A primeira pedra deste Castelo foi posta em dia de S. Miguel, e a pôs aqui Pedro Lourenço do Rego, em tempo DelRei D. Dinis era 1344 que é ano 1306.

A vila antiga era cercada de muro, e tinha cinco portas. ElRei D. Manuel por ir em aumento a povoação a mandou cercar, cuja obra com sua morte parou. Tem ao presente mais de 1800 vizinhos, por se haver recolhido a ela (por causa da guerra) a gente do campo, e aldeias circunvizinhas. Abunda de trigo, azeite, carnes, palhos, e frutas, e não menos de casas ricas, e nobres famílias.

A todas estas excelências excede, a de haver procriado a grande serva de Deus Maria da Cruz, filha de pais humildes, mas mui virtuosos.
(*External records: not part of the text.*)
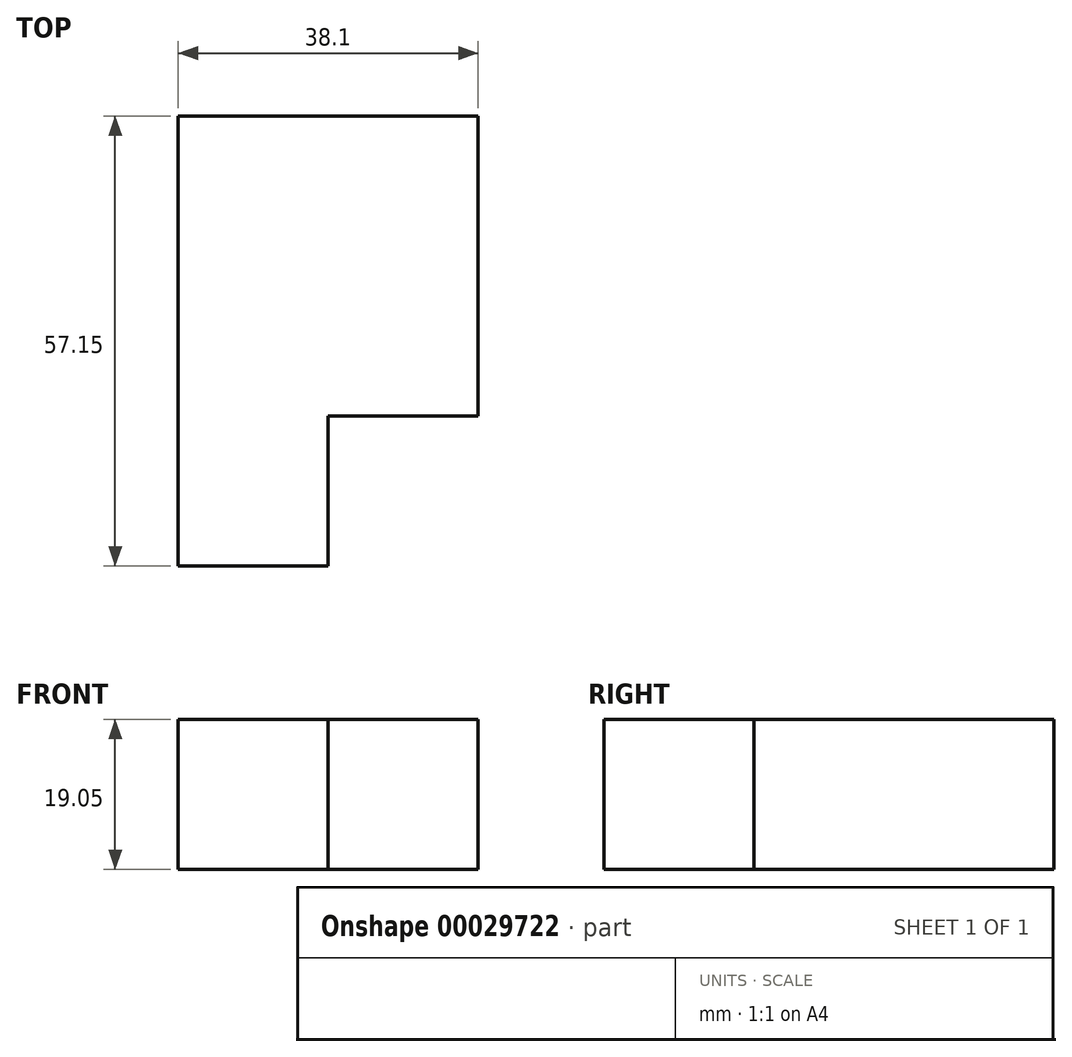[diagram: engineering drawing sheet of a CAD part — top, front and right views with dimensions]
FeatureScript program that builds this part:
annotation { "Feature Type Name" : "Feature", "Feature Type Description" : "" }
export const myFeature = defineFeature(function(context is Context, id is Id, definition is map)
    precondition{}
    {
        {
            var Q0;
            Q0=qCreatedBy(makeId("Top.planeOp"),FACE);
            var sketch = newSketch(context, id + "F0", { "sketchPlane" : qUnion([Q0])});
            skLineSegment(sketch, "E0.bottom", {"start": v(-62.07, -57.15) * mm, "end": v(-43.02, -57.15) * mm});
            skLineSegment(sketch, "E0.top", {"start": v(-62.07, 0) * mm, "end": v(-43.02, 0) * mm});
            skLineSegment(sketch, "E0.left", {"start": v(-62.07, -57.15) * mm, "end": v(-62.07, 0) * mm});
            skLineSegment(sketch, "E0.right", {"start": v(-43.02, -57.15) * mm, "end": v(-43.02, 0) * mm});
            skLineSegment(sketch, "E1.bottom", {"start": v(-43.02, 0) * mm, "end": v(-23.97, 0) * mm});
            skLineSegment(sketch, "E1.top", {"start": v(-43.02, -38.1) * mm, "end": v(-23.97, -38.1) * mm});
            skLineSegment(sketch, "E1.left", {"start": v(-43.02, 0) * mm, "end": v(-43.02, -38.1) * mm});
            skLineSegment(sketch, "E1.right", {"start": v(-23.97, 0) * mm, "end": v(-23.97, -38.1) * mm});
            skSolve(sketch);
        }
        {
            var Q0;
            Q0 = qSketchRegion(id + "F0", true);
            extrude(context, id + "F1", {"entities" : qUnion([Q0]), "depth" : 19.05 * mm});
        }
    });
Faleceu pronunciando estas devotas, e formais palavras: Doce Jesus de minha alma, doce Jesus de minha vida; quando chegará a hora, de minha doce partida. Na capela de Sta. Isabel do mosteiro de S. Francisco (como fica dito) jaz sepultada, a qual ela muitos anos antes profetizou se havia de fazer, e que seria a primeira que nela se sepultasse. Na campa da sepultura contém escudo formado de cordão da Ordem, e dentro uma coroa de flores com palma, e em cerco esta letra de S. Paulo "non coronabitur nisi qui letitime certaverit". Pendem dele à parte direita um cilício, à esquerda umas disciplinas, com a letra: Arma militia nostra, e por baixo:

Aqui está sepultada Maria da Cruz filha de Bento Alvares, e de Isabel da Paixão, todos terceiros da Ordem da penitência de N. Seráfico P. S. Francisco. Faleceu no I dia de Janeiro da era de 1635 sendo de idade de 50 anos, e Ministra da dista Ordem.

E ao pé de tudo uma lançadeira esculpida, em figura do ofício de Tecedeira, que exercitava. Sua vida anda manuscrita por seu Confessor Fr. Miguel dos Anjos religioso Arrábido, da qual nós aproveitamos; e de umas informações, que (por mandado de D. Sebastião de Matos, sendo Bispo de Elvas) se fizeram; e de outras memórias, e relações autênticas, que se conservam entre os religiosos da província dos Algarves, aos quais o dito convento pertence, como se verá em mais próprio lugar.